§ **Text shown**
Phill, Gary's the only 51-ballot candidate saying he'll pardon Snowden. I know that means something to you.

----------


## anaconda

> That's California hipster style.


Circa 1982.

----------


## Ender

> Circa 1982.


California's always ahead in fashion, about 25-30 years.

----------


## anaconda

We need Jeopardy contests instead of debates."Monetary Policy for $50, please...."

----------


## dannno

> Bill Weld says Merkel. Of course.



That's the part that gave me the biggest cringe.

----------


## phill4paul

> Phill, Gary's the only 51-ballot candidate saying he'll pardon Snowden. I know that means something to you.


   It does. But, it doesn't mean everything to me.

----------


## juleswin

I would have said Putin but that would have been worse than the non answer Gary Johnson gave. Which world leader/president do YOU respect?

----------


## angelatc

Since the latest polls show Johnson taking votes from Hillary, look for the attacks to intensify.

----------


## jct74

> Being stoned has it's draw backs. Did he actually say he was having a "brain-fart?"


Do you think he's been smoking up on the campaign trail or that past pot use has damaged his brain?

----------


## dannno

> Do you think he's been smoking up on the campaign trail or that past pot use has damaged his brain?


I would wager to guess he just doesn't pay that much attention to world affairs. When you are advocating a peaceful foreign policy, trade with all, it's not as important to have a grasp on that type of stuff.

§ **Stored data**
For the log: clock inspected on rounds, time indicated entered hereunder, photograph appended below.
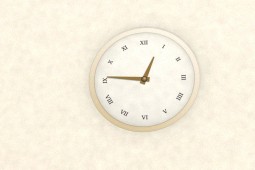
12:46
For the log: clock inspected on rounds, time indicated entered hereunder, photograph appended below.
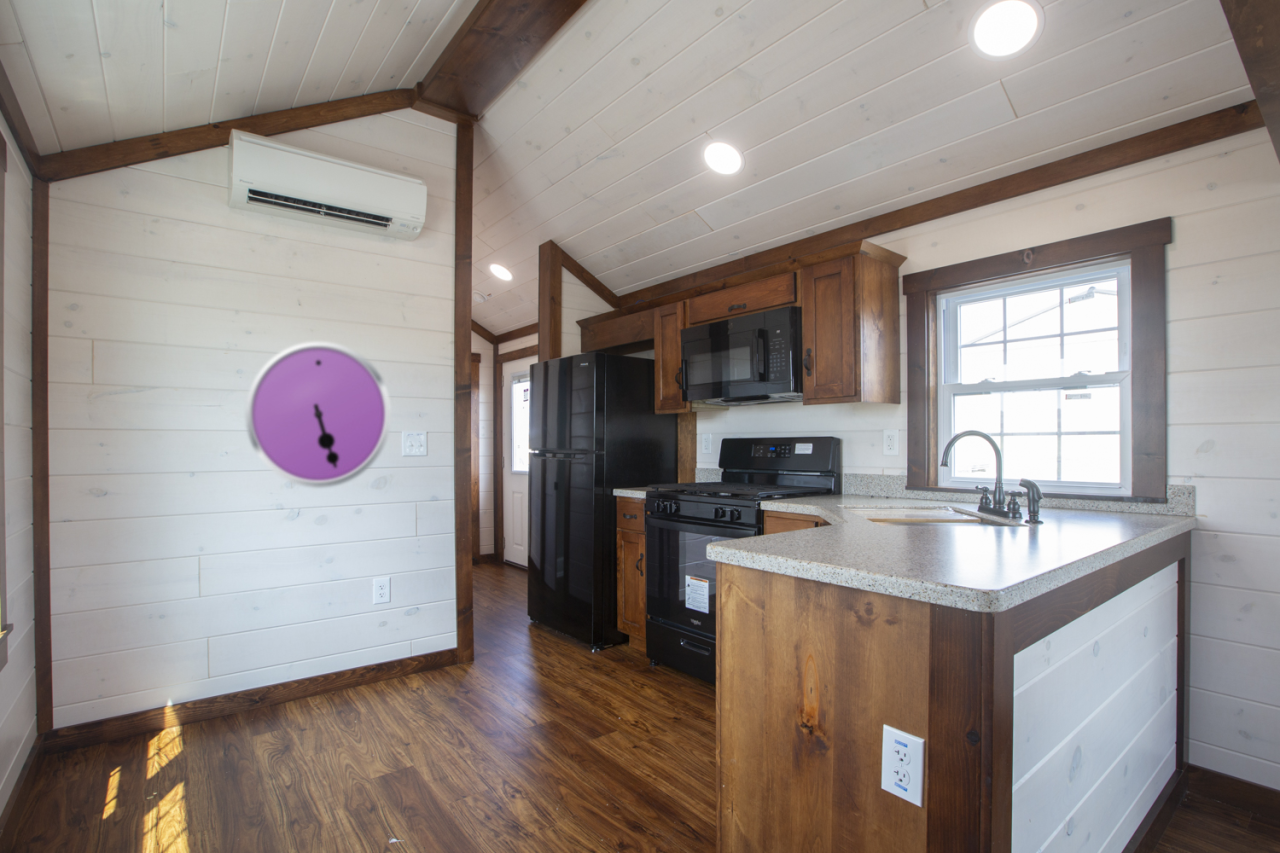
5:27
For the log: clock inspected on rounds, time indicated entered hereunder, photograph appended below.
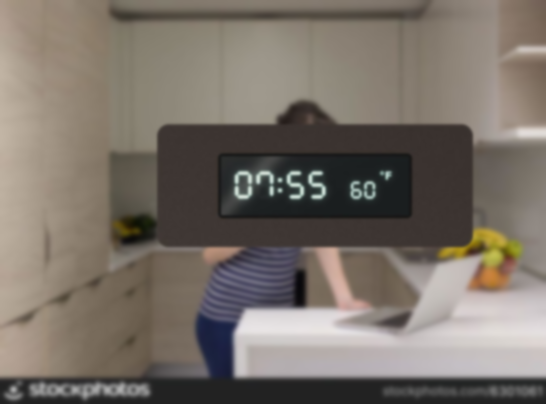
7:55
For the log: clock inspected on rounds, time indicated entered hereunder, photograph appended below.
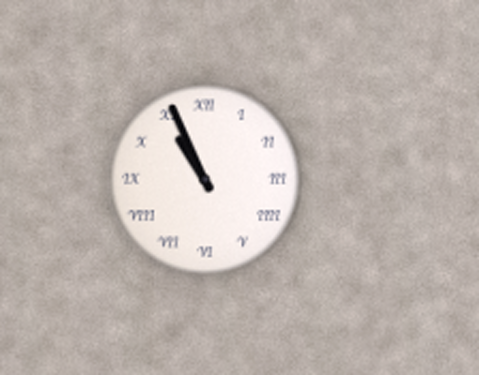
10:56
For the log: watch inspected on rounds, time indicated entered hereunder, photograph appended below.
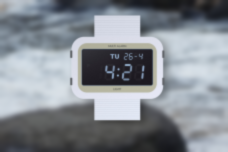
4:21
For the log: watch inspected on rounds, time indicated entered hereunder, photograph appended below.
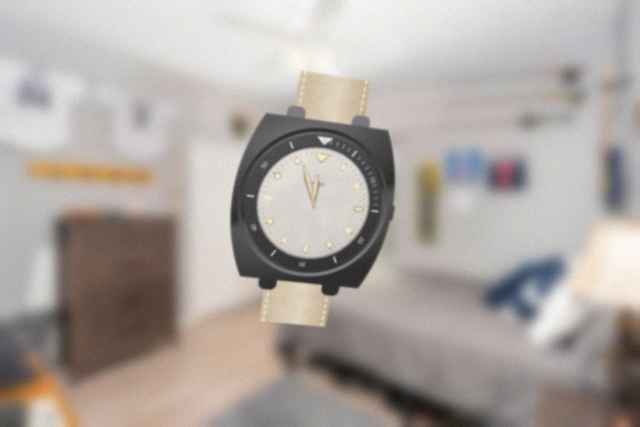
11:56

* * *

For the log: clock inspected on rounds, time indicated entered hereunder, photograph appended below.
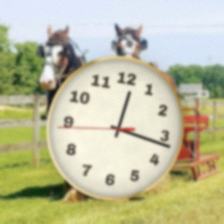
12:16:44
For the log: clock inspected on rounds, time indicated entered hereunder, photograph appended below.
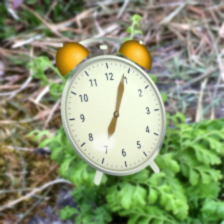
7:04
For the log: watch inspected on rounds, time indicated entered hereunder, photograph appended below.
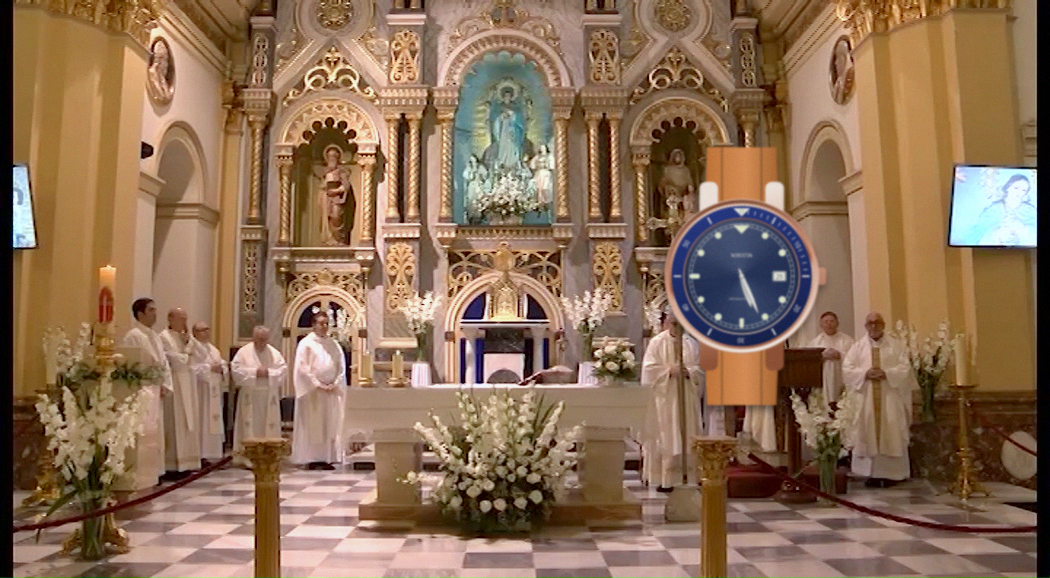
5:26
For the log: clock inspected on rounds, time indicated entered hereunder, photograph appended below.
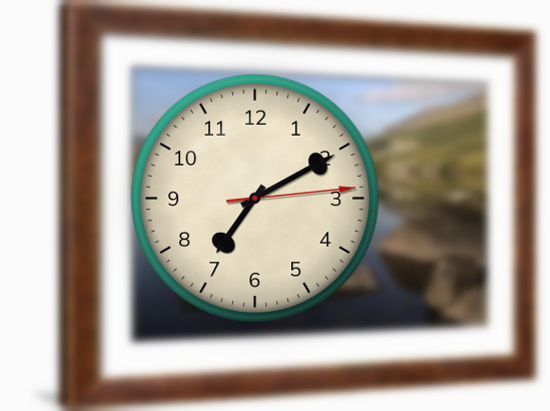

§ **What to work on**
In the forum thread, how far ahead in fashion does one poster say California always is?

§ **Solved problem**
About 25 to 30 years.